> _Problem details_: Without copying any picture, transcribe exactly the lines of the data below from the one containing "Table 6. Changes" through the one containing "Figure 6. The same as Fig. 5 but over".

> _Available data_:
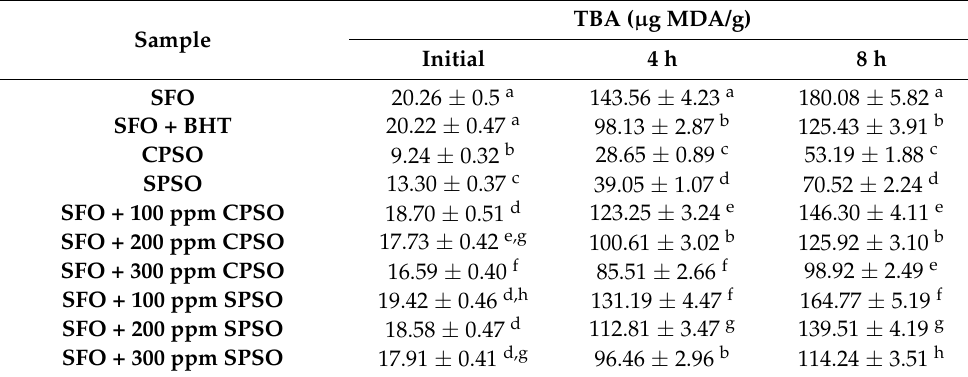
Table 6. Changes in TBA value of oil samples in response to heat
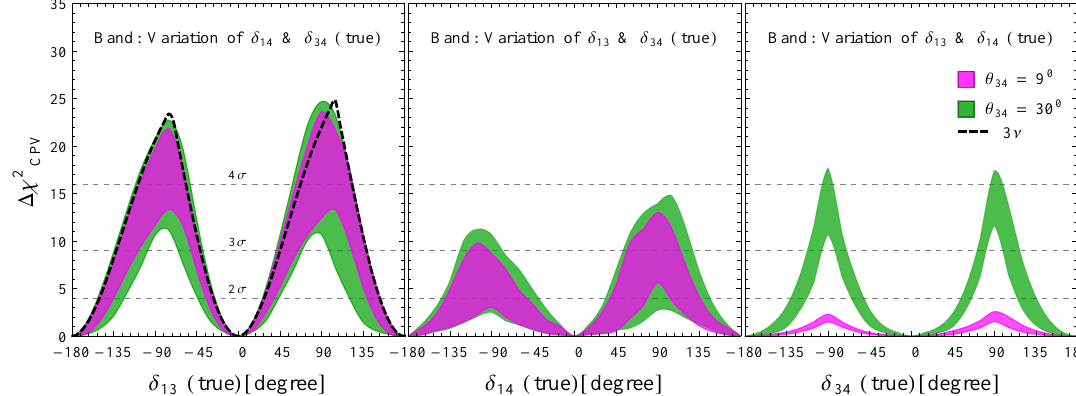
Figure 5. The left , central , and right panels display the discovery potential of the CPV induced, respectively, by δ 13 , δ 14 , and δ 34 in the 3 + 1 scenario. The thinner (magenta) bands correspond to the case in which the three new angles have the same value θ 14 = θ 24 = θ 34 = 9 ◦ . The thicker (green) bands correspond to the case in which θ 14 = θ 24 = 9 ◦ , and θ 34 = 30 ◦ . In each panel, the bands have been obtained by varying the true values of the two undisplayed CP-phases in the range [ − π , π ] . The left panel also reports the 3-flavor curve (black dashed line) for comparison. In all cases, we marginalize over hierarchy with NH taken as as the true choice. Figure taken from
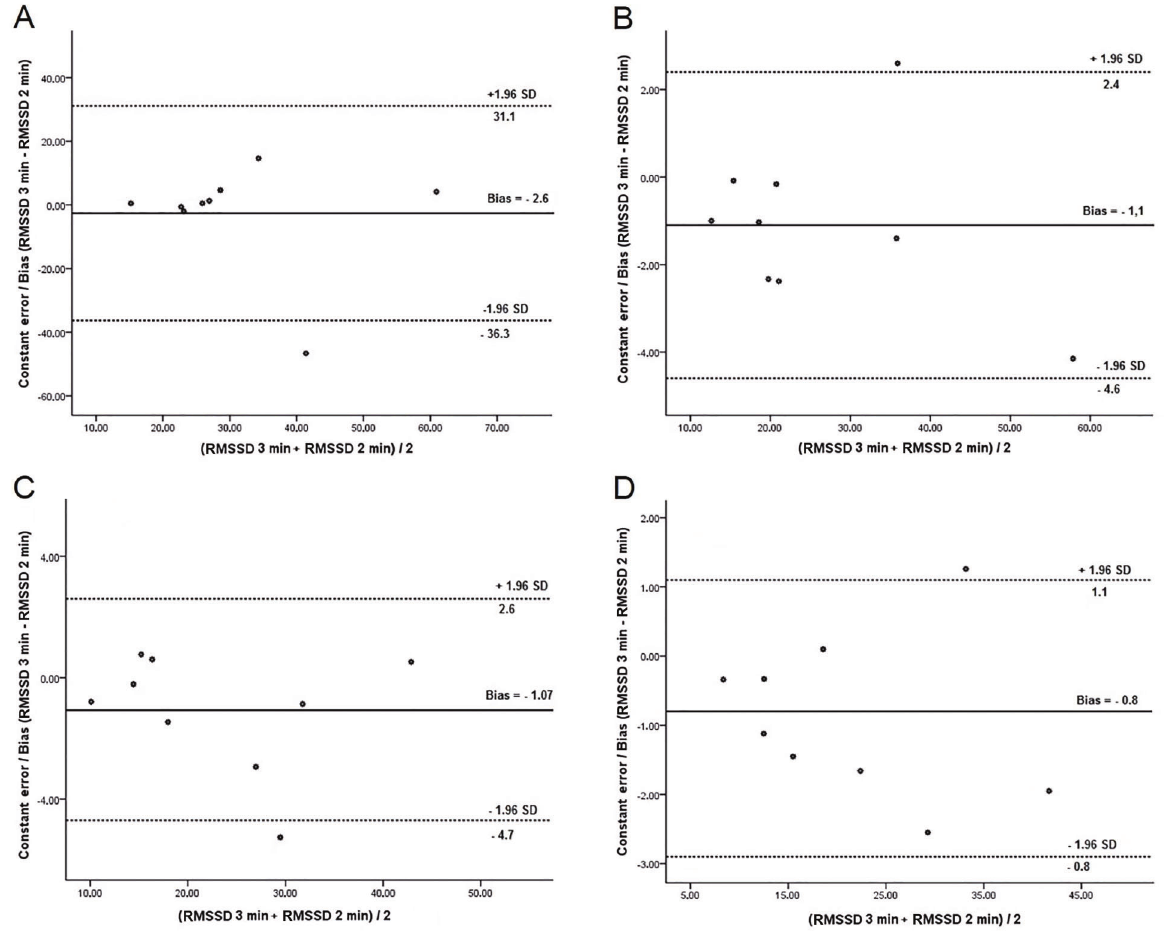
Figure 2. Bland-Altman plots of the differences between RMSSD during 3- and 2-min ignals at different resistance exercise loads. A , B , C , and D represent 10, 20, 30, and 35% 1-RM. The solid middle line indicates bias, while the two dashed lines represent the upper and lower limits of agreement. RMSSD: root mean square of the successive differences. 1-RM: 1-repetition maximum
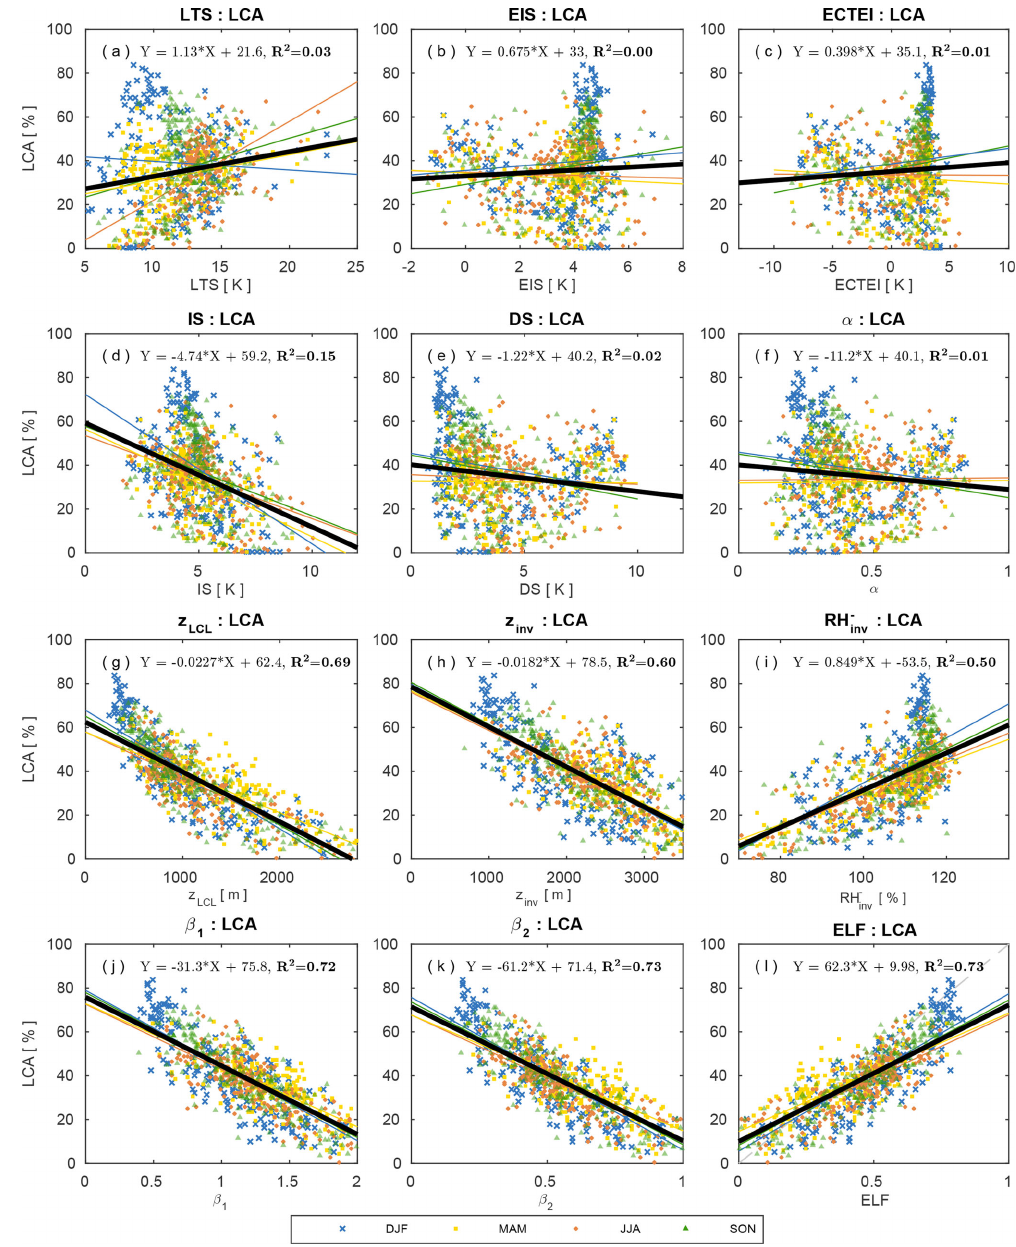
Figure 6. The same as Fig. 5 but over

--

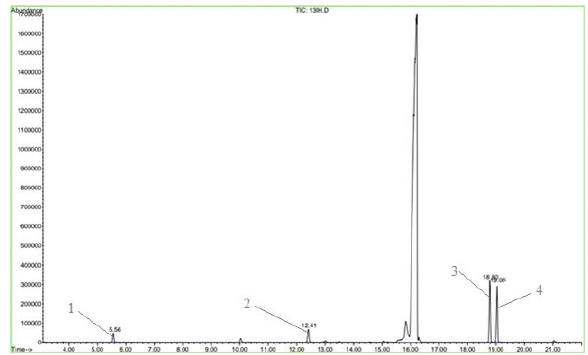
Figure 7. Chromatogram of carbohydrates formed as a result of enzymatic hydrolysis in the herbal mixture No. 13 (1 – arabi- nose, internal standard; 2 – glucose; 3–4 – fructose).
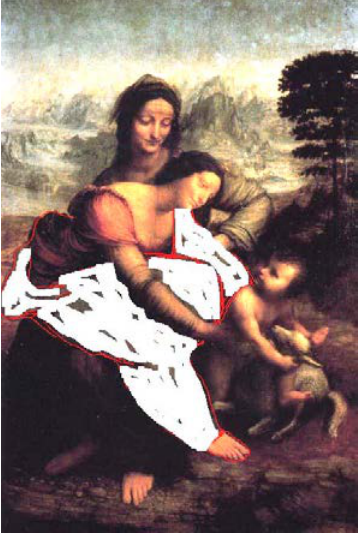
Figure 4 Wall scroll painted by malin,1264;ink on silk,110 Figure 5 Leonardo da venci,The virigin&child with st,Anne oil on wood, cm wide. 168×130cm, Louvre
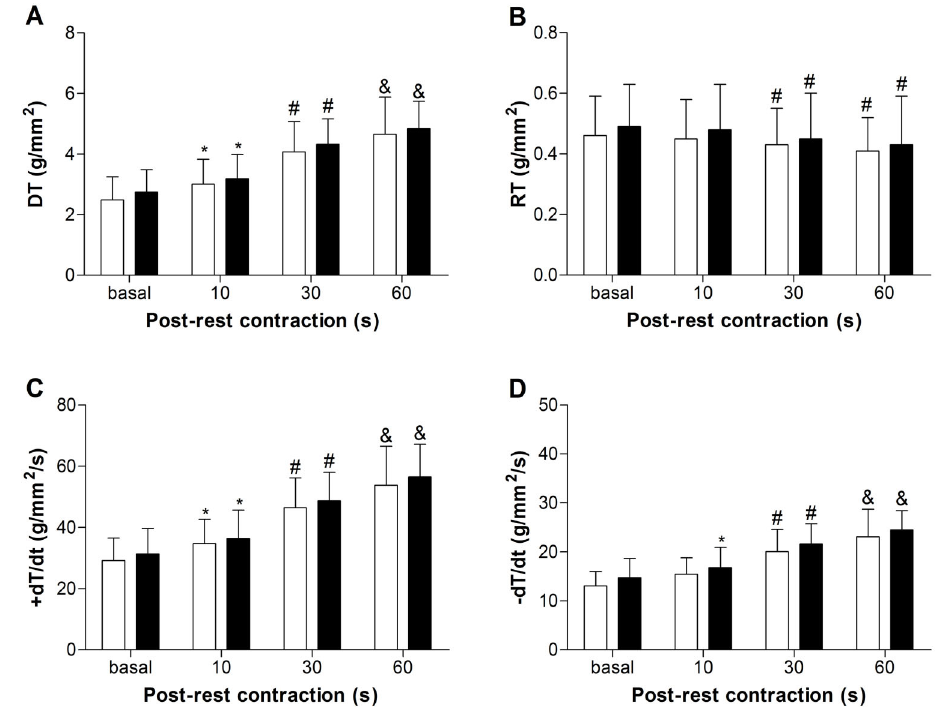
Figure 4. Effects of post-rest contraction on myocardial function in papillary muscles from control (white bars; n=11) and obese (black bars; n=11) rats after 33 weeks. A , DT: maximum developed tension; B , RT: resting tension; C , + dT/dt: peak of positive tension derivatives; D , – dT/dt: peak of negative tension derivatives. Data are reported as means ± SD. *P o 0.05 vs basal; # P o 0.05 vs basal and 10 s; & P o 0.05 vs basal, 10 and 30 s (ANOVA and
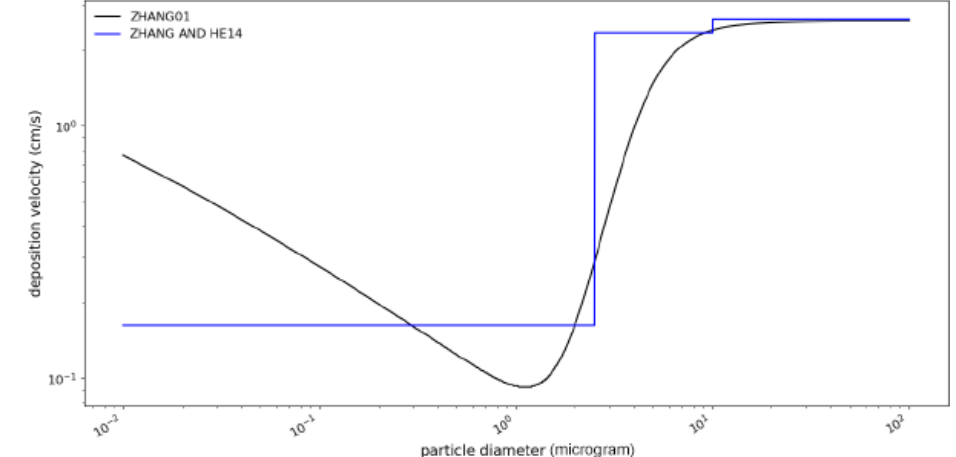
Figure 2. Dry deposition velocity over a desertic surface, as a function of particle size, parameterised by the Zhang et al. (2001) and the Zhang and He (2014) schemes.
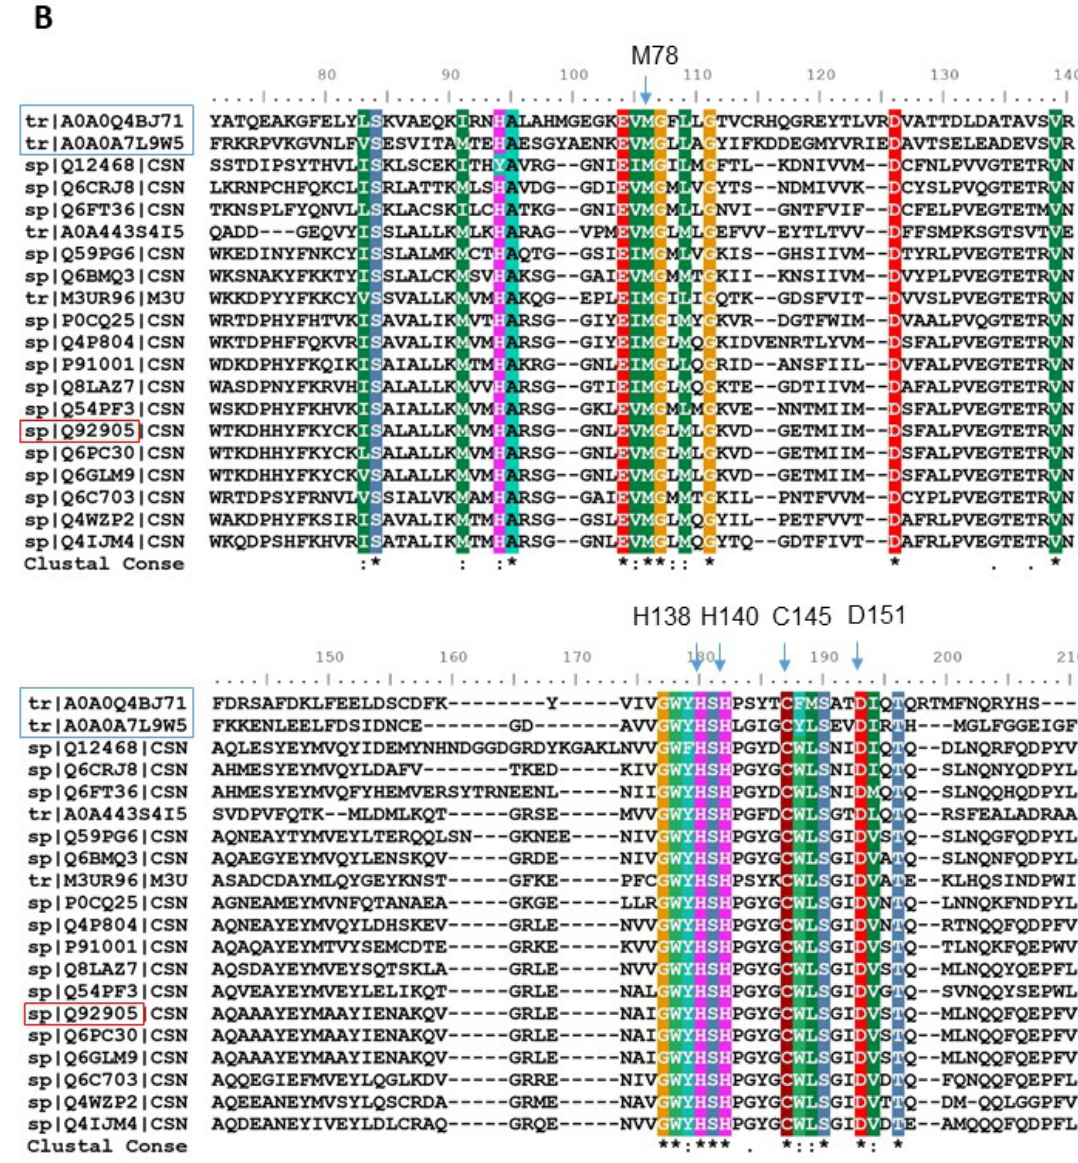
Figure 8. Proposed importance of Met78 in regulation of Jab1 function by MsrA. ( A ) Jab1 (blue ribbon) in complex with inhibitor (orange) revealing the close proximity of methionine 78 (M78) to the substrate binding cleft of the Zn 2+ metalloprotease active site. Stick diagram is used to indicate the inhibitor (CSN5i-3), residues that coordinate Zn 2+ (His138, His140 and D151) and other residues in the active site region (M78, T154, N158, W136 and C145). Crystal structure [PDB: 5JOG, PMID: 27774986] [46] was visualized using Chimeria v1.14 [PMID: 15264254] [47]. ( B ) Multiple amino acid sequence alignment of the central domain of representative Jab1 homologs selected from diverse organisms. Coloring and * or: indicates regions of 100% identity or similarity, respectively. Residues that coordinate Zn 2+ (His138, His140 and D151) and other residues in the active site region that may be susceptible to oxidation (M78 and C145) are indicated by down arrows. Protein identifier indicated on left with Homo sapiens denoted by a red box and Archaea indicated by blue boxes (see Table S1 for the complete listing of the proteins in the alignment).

> _Result for this task_:
Table 6. Changes in TBA value of oil samples in response to heat
Figure 5. The left , central , and right panels display the discovery potential of the CPV induced, respectively, by δ 13 , δ 14 , and δ 34 in the 3 + 1 scenario. The thinner (magenta) bands correspond to the case in which the three new angles have the same value θ 14 = θ 24 = θ 34 = 9 ◦ . The thicker (green) bands correspond to the case in which θ 14 = θ 24 = 9 ◦ , and θ 34 = 30 ◦ . In each panel, the bands have been obtained by varying the true values of the two undisplayed CP-phases in the range [ − π , π ] . The left panel also reports the 3-flavor curve (black dashed line) for comparison. In all cases, we marginalize over hierarchy with NH taken as as the true choice. Figure taken from
Figure 2. Bland-Altman plots of the differences between RMSSD during 3- and 2-min ignals at different resistance exercise loads. A , B , C , and D represent 10, 20, 30, and 35% 1-RM. The solid middle line indicates bias, while the two dashed lines represent the upper and lower limits of agreement. RMSSD: root mean square of the successive differences. 1-RM: 1-repetition maximum
Figure 6. The same as Fig. 5 but over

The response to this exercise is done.